(Data extracted from a collection)

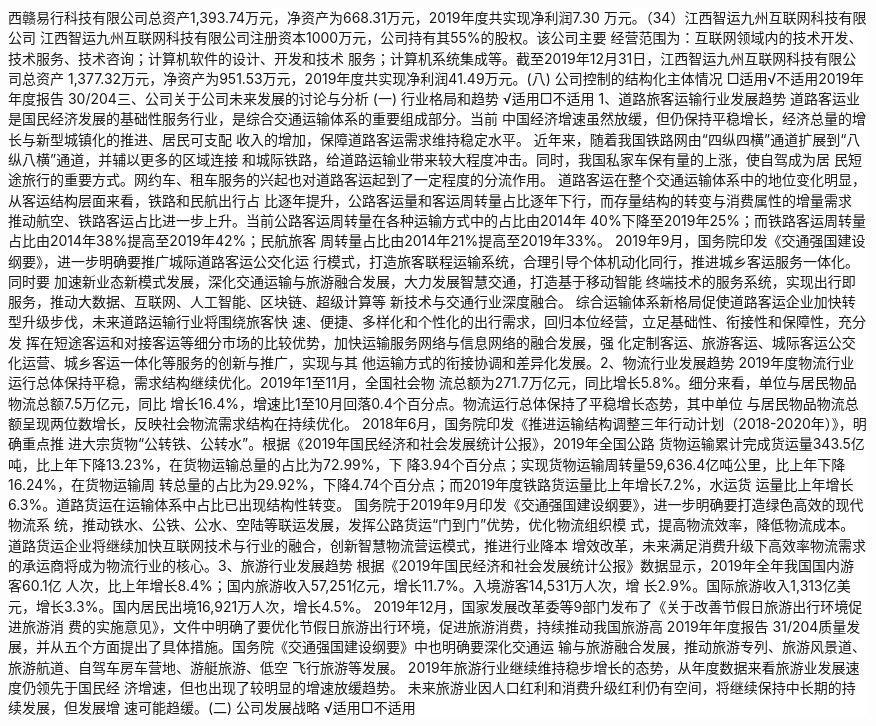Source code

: 西赣易行科技有限公司总资产1,393.74万元，净资产为668.31万元，2019年度共实现净利润7.30
万元。（34）江西智运九州互联网科技有限公司
江西智运九州互联网科技有限公司注册资本1000万元，公司持有其55%的股权。该公司主要
经营范围为：互联网领域内的技术开发、技术服务、技术咨询；计算机软件的设计、开发和技术
服务；计算机系统集成等。截至2019年12月31日，江西智运九州互联网科技有限公司总资产
1,377.32万元，净资产为951.53万元，2019年度共实现净利润41.49万元。(八)
公司控制的结构化主体情况
□适用√不适用2019年年度报告
30/204三、公司关于公司未来发展的讨论与分析
(一)
行业格局和趋势
√适用□不适用
1、道路旅客运输行业发展趋势
道路客运业是国民经济发展的基础性服务行业，是综合交通运输体系的重要组成部分。当前
中国经济增速虽然放缓，但仍保持平稳增长，经济总量的增长与新型城镇化的推进、居民可支配
收入的增加，保障道路客运需求维持稳定水平。
近年来，随着我国铁路网由“四纵四横”通道扩展到“八纵八横”通道，并辅以更多的区域连接
和城际铁路，给道路运输业带来较大程度冲击。同时，我国私家车保有量的上涨，使自驾成为居
民短途旅行的重要方式。网约车、租车服务的兴起也对道路客运起到了一定程度的分流作用。
道路客运在整个交通运输体系中的地位变化明显，从客运结构层面来看，铁路和民航出行占
比逐年提升，公路客运量和客运周转量占比逐年下行，而存量结构的转变与消费属性的增量需求
推动航空、铁路客运占比进一步上升。当前公路客运周转量在各种运输方式中的占比由2014年
40%下降至2019年25%；而铁路客运周转量占比由2014年38%提高至2019年42%；民航旅客
周转量占比由2014年21%提高至2019年33%。
2019年9月，国务院印发《交通强国建设纲要》，进一步明确要推广城际道路客运公交化运
行模式，打造旅客联程运输系统，合理引导个体机动化同行，推进城乡客运服务一体化。同时要
加速新业态新模式发展，深化交通运输与旅游融合发展，大力发展智慧交通，打造基于移动智能
终端技术的服务系统，实现出行即服务，推动大数据、互联网、人工智能、区块链、超级计算等
新技术与交通行业深度融合。
综合运输体系新格局促使道路客运企业加快转型升级步伐，未来道路运输行业将围绕旅客快
速、便捷、多样化和个性化的出行需求，回归本位经营，立足基础性、衔接性和保障性，充分发
挥在短途客运和对接客运等细分市场的比较优势，加快运输服务网络与信息网络的融合发展，强
化定制客运、旅游客运、城际客运公交化运营、城乡客运一体化等服务的创新与推广，实现与其
他运输方式的衔接协调和差异化发展。2、物流行业发展趋势
2019年度物流行业运行总体保持平稳，需求结构继续优化。2019年1至11月，全国社会物
流总额为271.7万亿元，同比增长5.8%。细分来看，单位与居民物品物流总额7.5万亿元，同比
增长16.4%，增速比1至10月回落0.4个百分点。物流运行总体保持了平稳增长态势，其中单位
与居民物品物流总额呈现两位数增长，反映社会物流需求结构在持续优化。
2018年6月，国务院印发《推进运输结构调整三年行动计划（2018-2020年）》，明确重点推
进大宗货物“公转铁、公转水”。根据《2019年国民经济和社会发展统计公报》，2019年全国公路
货物运输累计完成货运量343.5亿吨，比上年下降13.23%，在货物运输总量的占比为72.99%，下
降3.94个百分点；实现货物运输周转量59,636.4亿吨公里，比上年下降16.24%，在货物运输周
转总量的占比为29.92%，下降4.74个百分点；而2019年度铁路货运量比上年增长7.2%，水运货
运量比上年增长6.3%。道路货运在运输体系中占比已出现结构性转变。
国务院于2019年9月印发《交通强国建设纲要》，进一步明确要打造绿色高效的现代物流系
统，推动铁水、公铁、公水、空陆等联运发展，发挥公路货运“门到门”优势，优化物流组织模
式，提高物流效率，降低物流成本。
道路货运企业将继续加快互联网技术与行业的融合，创新智慧物流营运模式，推进行业降本
增效改革，未来满足消费升级下高效率物流需求的承运商将成为物流行业的核心。3、旅游行业发展趋势
根据《2019年国民经济和社会发展统计公报》数据显示，2019年全年我国国内游客60.1亿
人次，比上年增长8.4%；国内旅游收入57,251亿元，增长11.7%。入境游客14,531万人次，增
长2.9%。国际旅游收入1,313亿美元，增长3.3%。国内居民出境16,921万人次，增长4.5%。
2019年12月，国家发展改革委等9部门发布了《关于改善节假日旅游出行环境促进旅游消
费的实施意见》，文件中明确了要优化节假日旅游出行环境，促进旅游消费，持续推动我国旅游高
2019年年度报告
31/204质量发展，并从五个方面提出了具体措施。国务院《交通强国建设纲要》中也明确要深化交通运
输与旅游融合发展，推动旅游专列、旅游风景道、旅游航道、自驾车房车营地、游艇旅游、低空
飞行旅游等发展。
2019年旅游行业继续维持稳步增长的态势，从年度数据来看旅游业发展速度仍领先于国民经
济增速，但也出现了较明显的增速放缓趋势。
未来旅游业因人口红利和消费升级红利仍有空间，将继续保持中长期的持续发展，但发展增
速可能趋缓。(二)
公司发展战略
√适用□不适用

▶ [Brief] Going through the entries above line by line, work out how many lines include the word "国务院印发". Only the number is required.

▶ [Response to the task] 2